Il diario segreto di Asia Argento: "Weinstein mostro, mi violenta"

Il fax dell'attrice mandato nel '97 alla cronista del Giornale. "Stasera a Roma c'è la festa della Miramax, lui è il mio boss"

Il diario segreto di Asia Argento: "Weinstein mostro, mi violenta"

Da giorni leggo le miserabili cronache di quel che ha fatto Harvey Weinstein a decine di giovani donne e provo un misto di rabbia e di orgoglio. La rabbia è il minimo sindacale per una cosa del genere.

L'orgoglio è per Asia, la meravigliosa e folle ragazza che di cognome fa Argento e che finalmente ha trovato il coraggio di parlare. A me l'ha raccontato 20 anni fa, quando siamo diventate amiche dopo una lunga e bellissima intervista che le ho fatto per un mensile femminile oggi chiuso. Ho perfino un fax che mi ha scritto poco prima che andasse a Cannes dove è avvenuta la violenza e mi sento ancora in colpa per non aver capito subito cosa stava rischiando. In fondo lei era una ragazzina e io una donna fatta. Avevo una specie di transfer materno nei suoi confronti, fin dal primo momento ho sentito il bisogno di proteggerla.
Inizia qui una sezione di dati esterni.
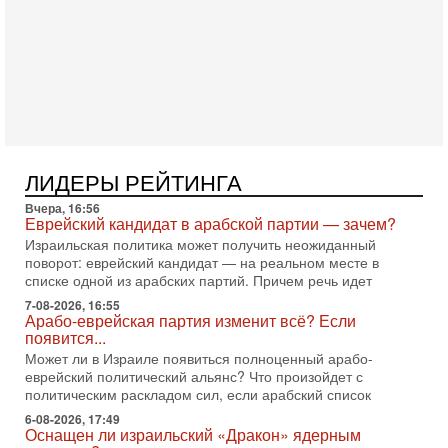
Александр
3-08-2026, 11:09
Выборы в Израиле в опасности?! ШАБАК формирует
спецотдел
В этом выпуске мы разбираем одну из самых тревожных
тем израильской политики. Известно, что израильская
Служба общей безопасности (ШАБАК) создала
3-08-2026, 08:32
Трамп и Иран: последний шанс - НОВОСТИ
ЛИДЕРЫ РЕЙТИНГА
03/08/2026
Президент США Дональд Трамп объявил о возобновлении
Вчера, 16:56
переговоров с Ираном, но Тегеран пока не подтвердил
Еврейский кандидат в арабской партии — зачем?
готовность к диалогу. По словам американского
Израильская политика может получить неожиданный
поворот: еврейский кандидат — на реальном месте в
2-08-2026, 08:42
списке одной из арабских партий. Причем речь идет
Трамп отменил удар по Ирану - НОВОСТИ
02/08/2026
7-08-2026, 16:55
Арабо-еврейская партия изменит всё? Если
Президент США Дональд Трамп сегодня заявил об отмене
появится...
подготовленного удара по Ирану после обращений
Тегерана и других стран региона. По его словам,
Может ли в Израиле появиться полноценный арабо-
еврейский политический альянс? Что произойдет с
1-08-2026, 17:50
политическим раскладом сил, если арабский список
«Русский голос» Израиля: кто заберет его на этот
раз?
6-08-2026, 17:49
Оснащен ли израильский «Дракон» ядерным
Голоса русскоязычных репатриантов не раз кардинально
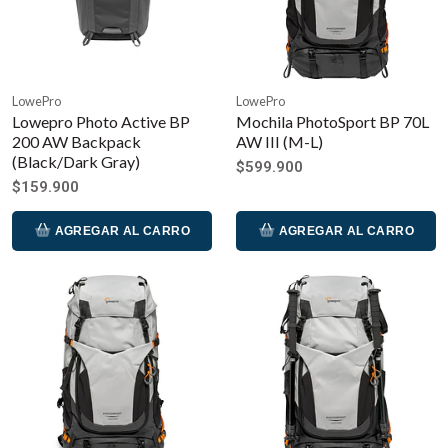
LowePro
LowePro
Lowepro Photo Active BP
Mochila PhotoSport BP 70L
200 AW Backpack
AW III (M-L)
(Black/Dark Gray)
$599.900
$159.900
AGREGAR AL CARRO
AGREGAR AL CARRO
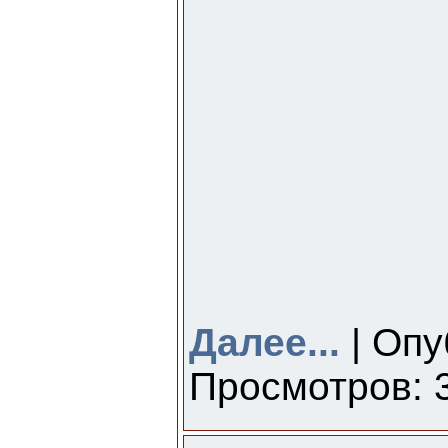
Далее...
| Опу
Просмотров: 3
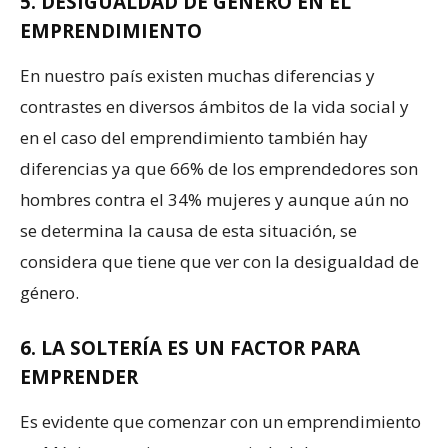
5. DESIGUALDAD DE GÉNERO EN EL
EMPRENDIMIENTO
En nuestro país existen muchas diferencias y
contrastes en diversos ámbitos de la vida social y
en el caso del emprendimiento también hay
diferencias ya que 66% de los emprendedores son
hombres contra el 34% mujeres y aunque aún no
se determina la causa de esta situación, se
considera que tiene que ver con la desigualdad de
género.
6. LA SOLTERÍA ES UN FACTOR PARA
EMPRENDER
Es evidente que comenzar con un emprendimiento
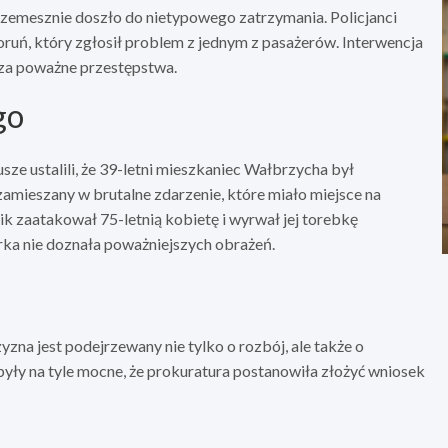
zemesznie doszło do nietypowego zatrzymania. Policjanci
oruń, który zgłosił problem z jednym z pasażerów. Interwencja
 za poważne przestępstwa.
go
ze ustalili, że 39-letni mieszkaniec Wałbrzycha był
zamieszany w brutalne zdarzenie, które miało miejsce na
k zaatakował 75-letnią kobietę i wyrwał jej torebkę
rka nie doznała poważniejszych obrażeń.
zna jest podejrzewany nie tylko o rozbój, ale także o
ły na tyle mocne, że prokuratura postanowiła złożyć wniosek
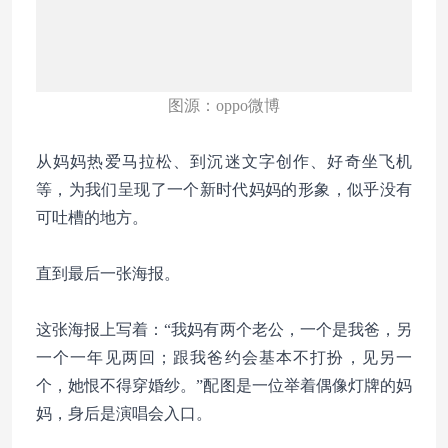
图源：oppo微博
从妈妈热爱马拉松、到沉迷文字创作、好奇坐飞机
等，为我们呈现了一个新时代妈妈的形象，似乎没有
可吐槽的地方。
直到最后一张海报。
这张海报上写着：“我妈有两个老公，一个是我爸，另
一个一年见两回；跟我爸约会基本不打扮，见另一
个，她恨不得穿婚纱。”配图是一位举着偶像灯牌的妈
妈，身后是演唱会入口。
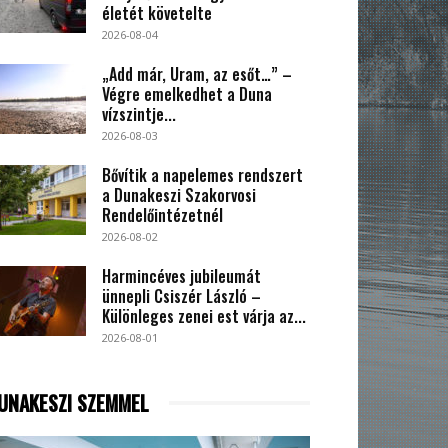
életét követelte
2026-08-04
„Add már, Uram, az esőt…” –
Végre emelkedhet a Duna
vízszintje...
2026-08-03
Bővítik a napelemes rendszert
a Dunakeszi Szakorvosi
Rendelőintézetnél
2026-08-02
Harmincéves jubileumát
ünnepli Csiszér László –
Különleges zenei est várja az...
2026-08-01
UNAKESZI SZEMMEL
Durante l'intervista mi aveva raccontato una storia che le avrebbe procurato un sacco di grane anche se si trattava di una ragazzata. Le promisi di non scriverla e lei da quel momento decise di fidarsi di me. Abbiamo avuto per parecchio tempo un fitto scambio di corrispondenza via fax perché all'epoca non esisteva la posta elettronica. Ho tenuto via tutti quei fax perché Asia scrive benissimo e io ho un debole per le frasi belle, divertenti, sorprendenti. In uno dei primi per consolarmi di un fidanzato fedifrago ha scritto: «Quasi tutti gli uomini sono dei fagioli in umido: con una cucchiaiata si può fare una strage». Mi aveva fatta ridere fino alle lacrime anche se poche righe prima aveva scritto: «Stasera c'era un festone per il capo della Miramax, mr Weinstein, che è a Roma, ma io non ci sono andata. Certo, è il mio boss, e allora? È un cicciabomba butterato. Ha una lingua lunga tre metri e me la vuole sempre infilare al caldo».

Seguiva una frase irripetibile su dove mr Weinstein doveva sbattere quella sua schifosa linguaccia e di lui per un po' di tempo non ho più sentito parlare. Poi Asia era andata a Cannes e io in giro per il mondo per le sfilate: parlavamo un po' al telefono, ci mandavamo un sacco di sms, ma per un paio di mesi non ci eravamo più scritte dei fax così folli e personali. Asia era depressa, di questo sono strasicura, ricordo di essermi preoccupata parecchio per lei perché non era più la simpatica guascona che mi sarebbe piaciuto avere come figlia pur sapendo benissimo che mi avrebbe dato un sacco di gatte da pelare. In settembre aveva compiuto 22 anni e poco dopo mi aveva mandato un fax con un'enorme margherita stilizzata: «Daniela, solo due parole di felicità. Mi ha appena chiamato a casa Abel Ferrara, vuole che domani stesso vado a NY per incontrare lui Willem Dafoe e Christopher Walker. Sono così felice che non credo che riuscirò a dormire... il mio regista preferito. Volevo solo dividere con te questo momento!».

Ero felice anch'io per lei e avevo continuato a esserlo finché una notte mi aveva telefonato in lacrime raccontandomi per filo e per segno quel che le aveva fatto a Cannes mr Weinstein. Ero annichilita dall'orrore. Non ebbi neanche bisogno di chiederle perché non avesse denunciato subito lo stupro: me lo disse lei. Ricordo le sue parole esatte: «Quel ciccione schifoso è così potente che la passerebbe liscia. A Monica Levinsky credono solo perché ha tenuto via il vestito. Perderei la stima di Abel. Non ci posso nemmeno pensare». Tentai di consolarla e alla fine le detti ragione: cerca di dimenticare, sei giovane, hai una vita davanti a te.

Quando incontrai mr Weinstein a una sfilata della sua ex moglie Giorgina Chapman, stilista (D'Agostino direbbe «per mancanza di prove») del brand Marchesa, mi rifiutai di stringergli la mano. Lui non se ne accorse nemmeno, perché gli americani lo fanno spesso. Hanno paura dei microbi, loro.